Where is this not banned?

And it’s not like offices don’t have windows or you can’t cut them. The ban on windowless bedrooms is supposed to prevent renting out a utility closet as a “rustic studio”.

No, the ban is because an architect thinks they're icky, sent in a request to ban it, and the building code people take any suggestion to ban anything that anyone sends them. Safety regulations are written in blood, you know!

https://bsky.app/profile/stephenjacobsmith.com/post/3m3xpe3n...

  • The ban on windowless bedroom is at least partly about fire safety. A window provides an escape route for low floors, or a means for firefighters to rescue the occupants.

    • > ban on windowless bedroom is at least partly about fire safety. A window provides an escape route for low floors, or a means for firefighters to rescue the occupants

      New York City's fire engines can't reach its skyscrapers' top floors. Not saying you can achieve similar resuls with office-to-residential conversions.
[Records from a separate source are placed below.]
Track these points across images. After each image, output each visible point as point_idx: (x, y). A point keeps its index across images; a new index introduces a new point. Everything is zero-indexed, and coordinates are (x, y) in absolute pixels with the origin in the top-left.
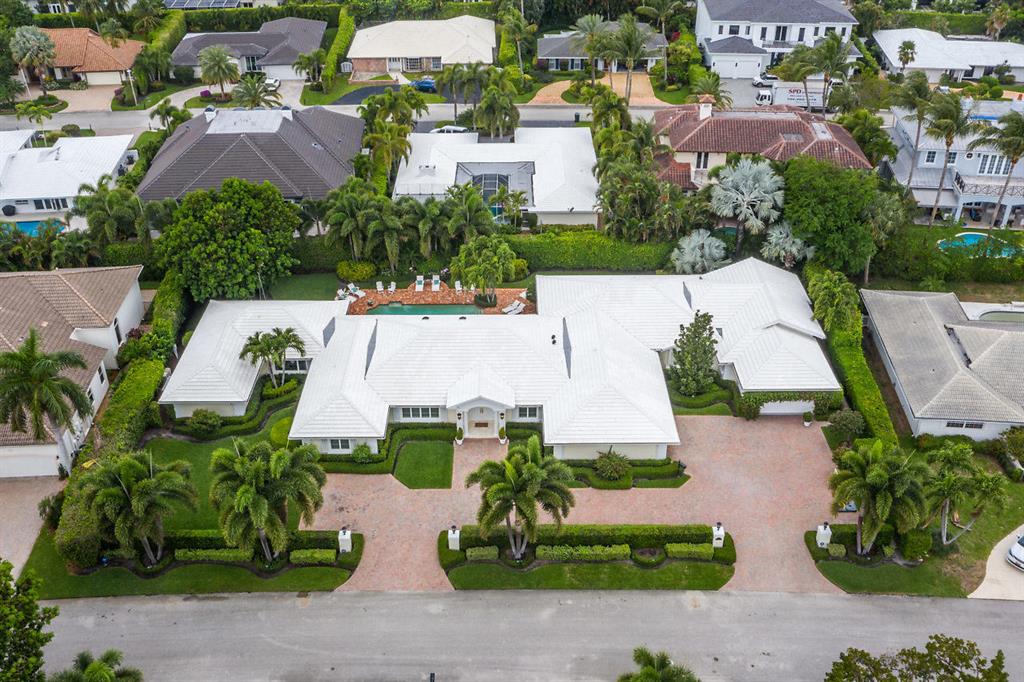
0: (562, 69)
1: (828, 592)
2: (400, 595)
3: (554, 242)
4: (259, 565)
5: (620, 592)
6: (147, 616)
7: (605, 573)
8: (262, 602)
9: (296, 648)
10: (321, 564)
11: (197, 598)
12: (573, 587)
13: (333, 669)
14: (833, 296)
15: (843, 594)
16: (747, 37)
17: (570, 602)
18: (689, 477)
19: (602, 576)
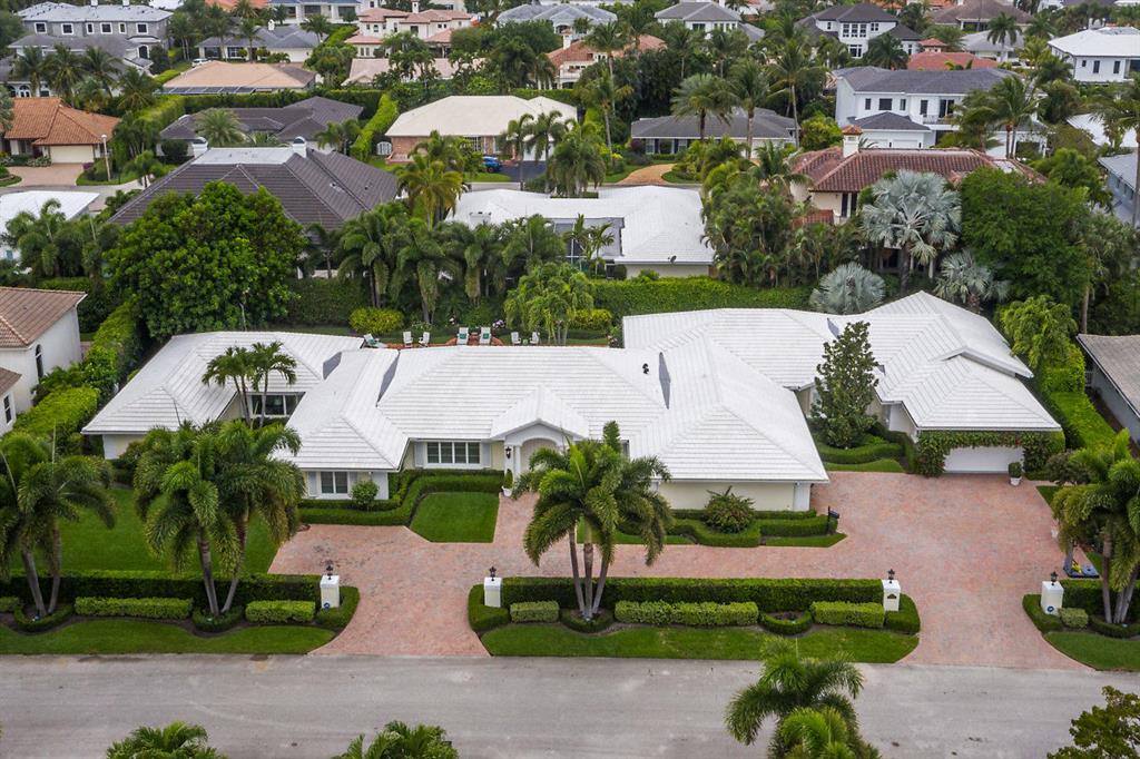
0: (662, 152)
1: (1065, 668)
2: (405, 660)
3: (648, 287)
4: (198, 617)
5: (744, 662)
6: (21, 678)
7: (720, 640)
8: (198, 665)
9: (242, 718)
10: (292, 621)
11: (99, 658)
12: (672, 656)
13: (295, 745)
14: (1040, 321)
15: (1088, 671)
16: (903, 113)
17: (665, 673)
18: (843, 536)
19: (717, 643)
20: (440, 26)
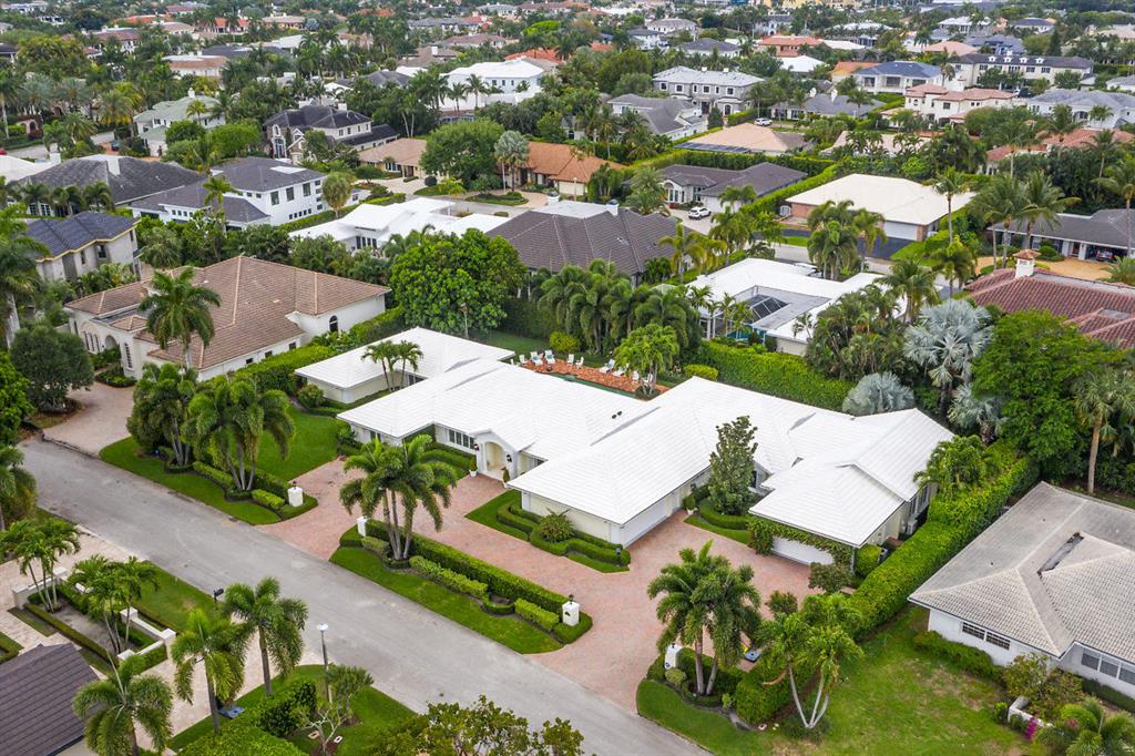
1: (621, 704)
2: (289, 546)
7: (450, 601)
11: (176, 494)
13: (186, 566)
15: (633, 713)
18: (628, 570)
19: (446, 602)
20: (973, 104)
But windowless bedrooms aren't a non-starter because of fire safety, they're a non-starter because they make wealthier residents uncomfortable.

    • The GP's point is that levelheaded cost-benefit analyses on things like that seem to escape regulators, and everything is greatly skewed towards "it's worth it if it saves even one life".

      Sure, fire safety in homes is a good thing to have. But is it so good that we can't economically build buildings to meet them, and people end up with no home at all?